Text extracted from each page
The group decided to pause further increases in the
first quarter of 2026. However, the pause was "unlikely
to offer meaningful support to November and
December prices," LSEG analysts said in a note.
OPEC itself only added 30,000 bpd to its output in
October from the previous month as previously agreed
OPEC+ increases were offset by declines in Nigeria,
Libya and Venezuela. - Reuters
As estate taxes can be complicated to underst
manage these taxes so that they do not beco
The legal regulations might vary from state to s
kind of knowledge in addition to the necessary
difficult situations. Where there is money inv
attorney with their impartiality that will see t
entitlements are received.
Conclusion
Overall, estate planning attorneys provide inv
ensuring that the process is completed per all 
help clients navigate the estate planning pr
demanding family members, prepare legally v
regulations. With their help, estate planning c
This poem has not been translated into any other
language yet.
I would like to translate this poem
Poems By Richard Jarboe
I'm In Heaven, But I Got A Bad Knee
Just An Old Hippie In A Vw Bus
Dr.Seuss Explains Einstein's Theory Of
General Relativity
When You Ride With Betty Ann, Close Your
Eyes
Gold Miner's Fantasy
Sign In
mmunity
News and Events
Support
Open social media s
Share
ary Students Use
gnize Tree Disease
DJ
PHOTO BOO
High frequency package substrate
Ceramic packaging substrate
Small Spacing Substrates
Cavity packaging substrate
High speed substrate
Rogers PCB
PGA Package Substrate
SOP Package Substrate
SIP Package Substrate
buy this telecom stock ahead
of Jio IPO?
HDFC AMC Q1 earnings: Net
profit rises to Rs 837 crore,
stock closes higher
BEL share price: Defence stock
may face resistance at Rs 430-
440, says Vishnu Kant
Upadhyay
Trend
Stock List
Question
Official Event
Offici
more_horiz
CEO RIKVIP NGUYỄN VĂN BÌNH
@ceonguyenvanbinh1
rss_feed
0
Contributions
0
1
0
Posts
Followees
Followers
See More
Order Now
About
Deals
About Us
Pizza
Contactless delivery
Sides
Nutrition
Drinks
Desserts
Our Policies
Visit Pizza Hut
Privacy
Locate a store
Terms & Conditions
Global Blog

**Exercise aim:** Please rewrite all the lines above, replacing "Contactless delivery" with "Curbside pickup" and keeping everything else the same.

**Solution:**
The group decided to pause further increases in the
first quarter of 2026. However, the pause was "unlikely
to offer meaningful support to November and
December prices," LSEG analysts said in a note.
OPEC itself only added 30,000 bpd to its output in
October from the previous month as previously agreed
OPEC+ increases were offset by declines in Nigeria,
Libya and Venezuela. - Reuters
As estate taxes can be complicated to underst
manage these taxes so that they do not beco
The legal regulations might vary from state to s
kind of knowledge in addition to the necessary
difficult situations. Where there is money inv
attorney with their impartiality that will see t
entitlements are received.
Conclusion
Overall, estate planning attorneys provide inv
ensuring that the process is completed per all 
help clients navigate the estate planning pr
demanding family members, prepare legally v
regulations. With their help, estate planning c
This poem has not been translated into any other
language yet.
I would like to translate this poem
Poems By Richard Jarboe
I'm In Heaven, But I Got A Bad Knee
Just An Old Hippie In A Vw Bus
Dr.Seuss Explains Einstein's Theory Of
General Relativity
When You Ride With Betty Ann, Close Your
Eyes
Gold Miner's Fantasy
Sign In
mmunity
News and Events
Support
Open social media s
Share
ary Students Use
gnize Tree Disease
DJ
PHOTO BOO
High frequency package substrate
Ceramic packaging substrate
Small Spacing Substrates
Cavity packaging substrate
High speed substrate
Rogers PCB
PGA Package Substrate
SOP Package Substrate
SIP Package Substrate
buy this telecom stock ahead
of Jio IPO?
HDFC AMC Q1 earnings: Net
profit rises to Rs 837 crore,
stock closes higher
BEL share price: Defence stock
may face resistance at Rs 430-
440, says Vishnu Kant
Upadhyay
Trend
Stock List
Question
Official Event
Offici
more_horiz
CEO RIKVIP NGUYỄN VĂN BÌNH
@ceonguyenvanbinh1
rss_feed
0
Contributions
0
1
0
Posts
Followees
Followers
See More
Order Now
About
Deals
About Us
Pizza
Curbside pickup
Sides
Nutrition
Drinks
Desserts
Our Policies
Visit Pizza Hut
Privacy
Locate a store
Terms & Conditions
Global Blog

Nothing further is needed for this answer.